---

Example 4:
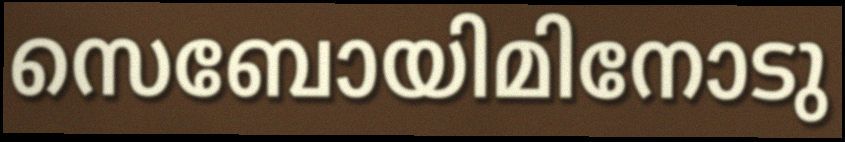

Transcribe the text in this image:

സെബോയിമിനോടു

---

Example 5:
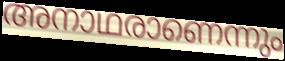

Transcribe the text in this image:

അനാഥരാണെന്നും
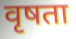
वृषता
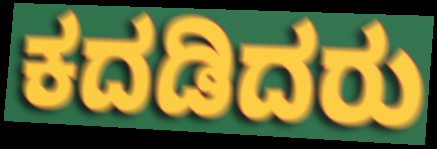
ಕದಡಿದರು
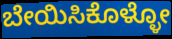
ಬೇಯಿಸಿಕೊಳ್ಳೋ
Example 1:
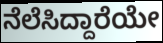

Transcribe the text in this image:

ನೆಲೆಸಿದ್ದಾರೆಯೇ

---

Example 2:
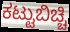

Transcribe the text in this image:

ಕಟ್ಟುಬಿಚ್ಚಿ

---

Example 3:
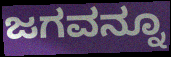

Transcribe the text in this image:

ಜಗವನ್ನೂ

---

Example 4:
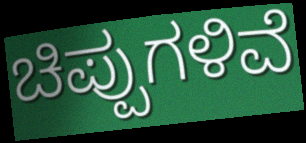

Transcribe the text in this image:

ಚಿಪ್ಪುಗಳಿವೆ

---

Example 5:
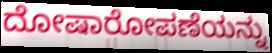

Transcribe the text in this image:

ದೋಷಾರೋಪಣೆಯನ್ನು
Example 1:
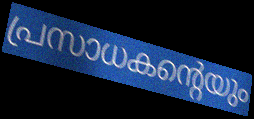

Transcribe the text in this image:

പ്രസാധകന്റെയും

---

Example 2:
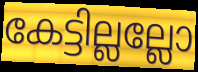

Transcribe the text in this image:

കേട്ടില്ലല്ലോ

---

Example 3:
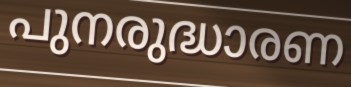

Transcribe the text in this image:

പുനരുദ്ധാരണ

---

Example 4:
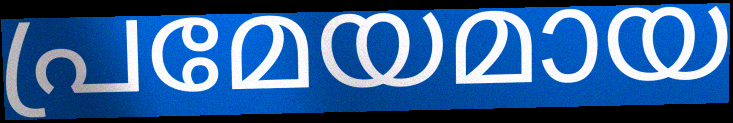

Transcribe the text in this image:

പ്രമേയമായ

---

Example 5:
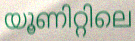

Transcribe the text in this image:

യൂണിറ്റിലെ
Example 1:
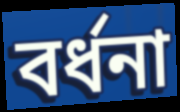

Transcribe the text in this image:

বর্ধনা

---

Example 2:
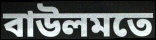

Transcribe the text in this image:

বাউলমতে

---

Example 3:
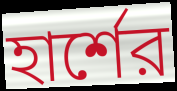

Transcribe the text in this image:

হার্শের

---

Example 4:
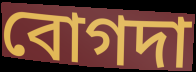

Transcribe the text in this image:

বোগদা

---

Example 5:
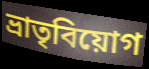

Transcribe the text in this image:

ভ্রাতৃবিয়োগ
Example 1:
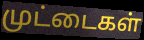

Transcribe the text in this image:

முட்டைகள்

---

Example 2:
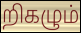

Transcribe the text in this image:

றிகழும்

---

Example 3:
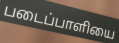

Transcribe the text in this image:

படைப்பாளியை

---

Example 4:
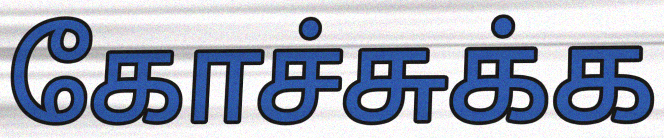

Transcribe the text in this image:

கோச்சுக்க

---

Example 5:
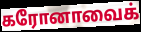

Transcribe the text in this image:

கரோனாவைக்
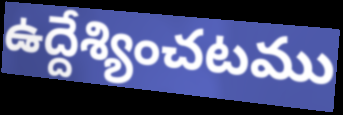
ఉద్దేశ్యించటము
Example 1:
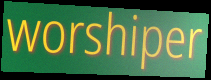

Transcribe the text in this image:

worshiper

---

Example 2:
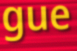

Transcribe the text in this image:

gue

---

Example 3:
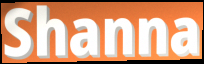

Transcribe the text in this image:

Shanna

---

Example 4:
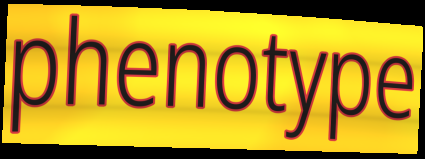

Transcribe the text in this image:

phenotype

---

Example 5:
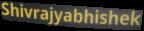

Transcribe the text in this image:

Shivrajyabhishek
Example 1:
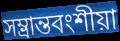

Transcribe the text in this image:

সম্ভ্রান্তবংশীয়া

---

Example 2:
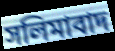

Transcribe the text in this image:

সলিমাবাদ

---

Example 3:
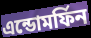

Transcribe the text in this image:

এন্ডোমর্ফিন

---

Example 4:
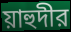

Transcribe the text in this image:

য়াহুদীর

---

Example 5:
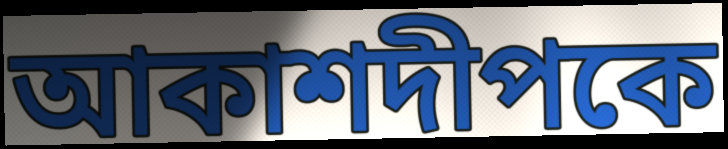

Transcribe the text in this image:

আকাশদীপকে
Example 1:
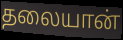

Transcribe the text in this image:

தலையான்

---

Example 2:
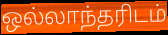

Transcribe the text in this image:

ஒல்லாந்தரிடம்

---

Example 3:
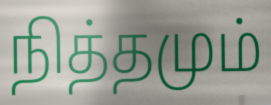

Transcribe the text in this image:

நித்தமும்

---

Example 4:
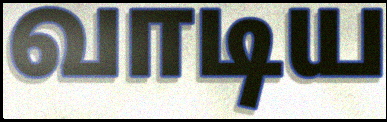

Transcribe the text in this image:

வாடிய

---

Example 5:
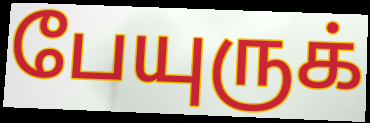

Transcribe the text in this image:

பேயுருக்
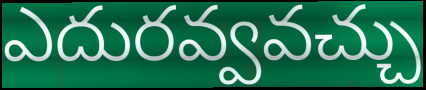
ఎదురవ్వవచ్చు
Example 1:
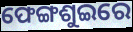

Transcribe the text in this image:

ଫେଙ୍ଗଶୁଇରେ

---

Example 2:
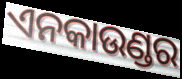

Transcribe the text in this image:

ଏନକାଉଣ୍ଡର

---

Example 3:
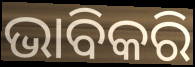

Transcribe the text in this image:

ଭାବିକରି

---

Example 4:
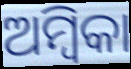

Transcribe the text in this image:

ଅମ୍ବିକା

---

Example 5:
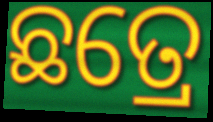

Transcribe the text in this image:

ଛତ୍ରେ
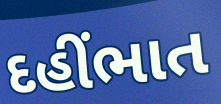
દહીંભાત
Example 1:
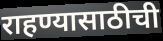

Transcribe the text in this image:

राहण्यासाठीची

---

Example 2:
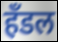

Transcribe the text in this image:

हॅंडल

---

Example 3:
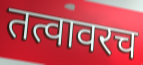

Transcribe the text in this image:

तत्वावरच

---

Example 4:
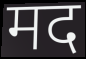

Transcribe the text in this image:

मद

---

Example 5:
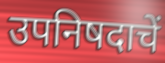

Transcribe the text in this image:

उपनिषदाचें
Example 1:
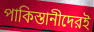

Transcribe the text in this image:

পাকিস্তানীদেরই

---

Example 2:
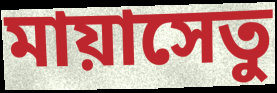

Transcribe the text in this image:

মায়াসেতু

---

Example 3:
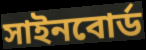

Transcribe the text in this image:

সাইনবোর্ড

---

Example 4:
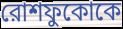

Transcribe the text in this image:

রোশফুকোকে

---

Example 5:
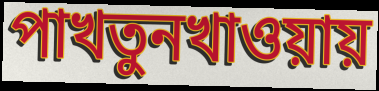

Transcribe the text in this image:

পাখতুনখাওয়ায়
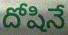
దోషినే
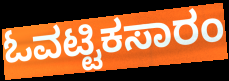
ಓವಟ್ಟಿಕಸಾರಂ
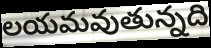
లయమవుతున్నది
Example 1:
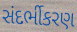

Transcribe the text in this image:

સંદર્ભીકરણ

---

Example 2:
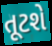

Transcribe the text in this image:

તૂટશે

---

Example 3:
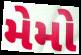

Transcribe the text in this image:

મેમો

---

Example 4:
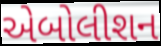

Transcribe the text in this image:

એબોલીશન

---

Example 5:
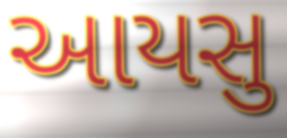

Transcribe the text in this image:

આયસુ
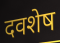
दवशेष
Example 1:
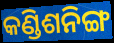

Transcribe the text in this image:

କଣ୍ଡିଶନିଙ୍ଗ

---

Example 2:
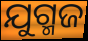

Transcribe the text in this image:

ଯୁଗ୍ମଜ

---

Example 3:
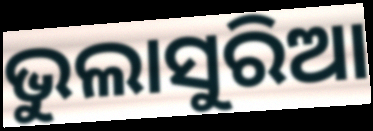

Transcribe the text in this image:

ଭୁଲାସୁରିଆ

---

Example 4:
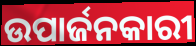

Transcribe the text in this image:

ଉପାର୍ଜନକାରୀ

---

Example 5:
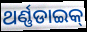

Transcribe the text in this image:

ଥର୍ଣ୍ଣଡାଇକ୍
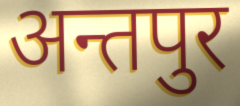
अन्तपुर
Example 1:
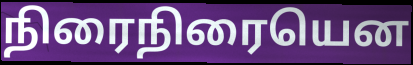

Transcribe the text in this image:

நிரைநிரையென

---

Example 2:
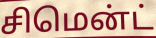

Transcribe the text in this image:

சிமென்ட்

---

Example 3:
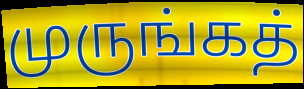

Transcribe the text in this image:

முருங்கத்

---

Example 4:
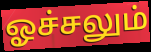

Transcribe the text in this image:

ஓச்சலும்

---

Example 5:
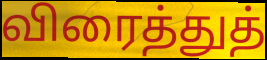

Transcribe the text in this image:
--------------------------------
**Your assignment:** Copy out the data verbatim, with no pictures.

**Your solution:**
---

Example 4:

Transcribe the text in this image:

സെബോയിമിനോടു

---

Example 5:

Transcribe the text in this image:

അനാഥരാണെന്നും
वृषता
ಕದಡಿದರು
ಬೇಯಿಸಿಕೊಳ್ಳೋ
Example 1:

Transcribe the text in this image:

ನೆಲೆಸಿದ್ದಾರೆಯೇ

---

Example 2:

Transcribe the text in this image:

ಕಟ್ಟುಬಿಚ್ಚಿ

---

Example 3:

Transcribe the text in this image:

ಜಗವನ್ನೂ

---

Example 4:

Transcribe the text in this image:

ಚಿಪ್ಪುಗಳಿವೆ

---

Example 5:

Transcribe the text in this image:

ದೋಷಾರೋಪಣೆಯನ್ನು
Example 1:

Transcribe the text in this image:

പ്രസാധകന്റെയും

---

Example 2:

Transcribe the text in this image:

കേട്ടില്ലല്ലോ

---

Example 3:

Transcribe the text in this image:

പുനരുദ്ധാരണ

---

Example 4:

Transcribe the text in this image:

പ്രമേയമായ

---

Example 5:

Transcribe the text in this image:

യൂണിറ്റിലെ
Example 1:

Transcribe the text in this image:

বর্ধনা

---

Example 2:

Transcribe the text in this image:

বাউলমতে

---

Example 3:

Transcribe the text in this image:

হার্শের

---

Example 4:

Transcribe the text in this image:

বোগদা

---

Example 5:

Transcribe the text in this image:

ভ্রাতৃবিয়োগ
Example 1:

Transcribe the text in this image:

முட்டைகள்

---

Example 2:

Transcribe the text in this image:

றிகழும்

---

Example 3:

Transcribe the text in this image:

படைப்பாளியை

---

Example 4:

Transcribe the text in this image:

கோச்சுக்க

---

Example 5:

Transcribe the text in this image:

கரோனாவைக்
ఉద్దేశ్యించటము
Example 1:

Transcribe the text in this image:

worshiper

---

Example 2:

Transcribe the text in this image:

gue

---

Example 3:

Transcribe the text in this image:

Shanna

---

Example 4:

Transcribe the text in this image:

phenotype

---

Example 5:

Transcribe the text in this image:

Shivrajyabhishek
Example 1:

Transcribe the text in this image:

সম্ভ্রান্তবংশীয়া

---

Example 2:

Transcribe the text in this image:

সলিমাবাদ

---

Example 3:

Transcribe the text in this image:

এন্ডোমর্ফিন

---

Example 4:

Transcribe the text in this image:

য়াহুদীর

---

Example 5:

Transcribe the text in this image:

আকাশদীপকে
Example 1:

Transcribe the text in this image:

தலையான்

---

Example 2:

Transcribe the text in this image:

ஒல்லாந்தரிடம்

---

Example 3:

Transcribe the text in this image:

நித்தமும்

---

Example 4:

Transcribe the text in this image:

வாடிய

---

Example 5:

Transcribe the text in this image:

பேயுருக்
ఎదురవ్వవచ్చు
Example 1:

Transcribe the text in this image:

ଫେଙ୍ଗଶୁଇରେ

---

Example 2:

Transcribe the text in this image:

ଏନକାଉଣ୍ଡର

---

Example 3:

Transcribe the text in this image:

ଭାବିକରି

---

Example 4:

Transcribe the text in this image:

ଅମ୍ବିକା

---

Example 5:

Transcribe the text in this image:

ଛତ୍ରେ
દહીંભાત
Example 1:

Transcribe the text in this image:

राहण्यासाठीची

---

Example 2:

Transcribe the text in this image:

हॅंडल

---

Example 3:

Transcribe the text in this image:

तत्वावरच

---

Example 4:

Transcribe the text in this image:

मद

---

Example 5:

Transcribe the text in this image:

उपनिषदाचें
Example 1:

Transcribe the text in this image:

পাকিস্তানীদেরই

---

Example 2:

Transcribe the text in this image:

মায়াসেতু

---

Example 3:

Transcribe the text in this image:

সাইনবোর্ড

---

Example 4:

Transcribe the text in this image:

রোশফুকোকে

---

Example 5:

Transcribe the text in this image:

পাখতুনখাওয়ায়
దోషినే
ಓವಟ್ಟಿಕಸಾರಂ
లయమవుతున్నది
Example 1:

Transcribe the text in this image:

સંદર્ભીકરણ

---

Example 2:

Transcribe the text in this image:

તૂટશે

---

Example 3:

Transcribe the text in this image:

મેમો

---

Example 4:

Transcribe the text in this image:

એબોલીશન

---

Example 5:

Transcribe the text in this image:

આયસુ
दवशेष
Example 1:

Transcribe the text in this image:

କଣ୍ଡିଶନିଙ୍ଗ

---

Example 2:

Transcribe the text in this image:

ଯୁଗ୍ମଜ

---

Example 3:

Transcribe the text in this image:

ଭୁଲାସୁରିଆ

---

Example 4:

Transcribe the text in this image:

ଉପାର୍ଜନକାରୀ

---

Example 5:

Transcribe the text in this image:

ଥର୍ଣ୍ଣଡାଇକ୍
अन्तपुर
Example 1:

Transcribe the text in this image:

நிரைநிரையென

---

Example 2:

Transcribe the text in this image:

சிமென்ட்

---

Example 3:

Transcribe the text in this image:

முருங்கத்

---

Example 4:

Transcribe the text in this image:

ஓச்சலும்

---

Example 5:

Transcribe the text in this image:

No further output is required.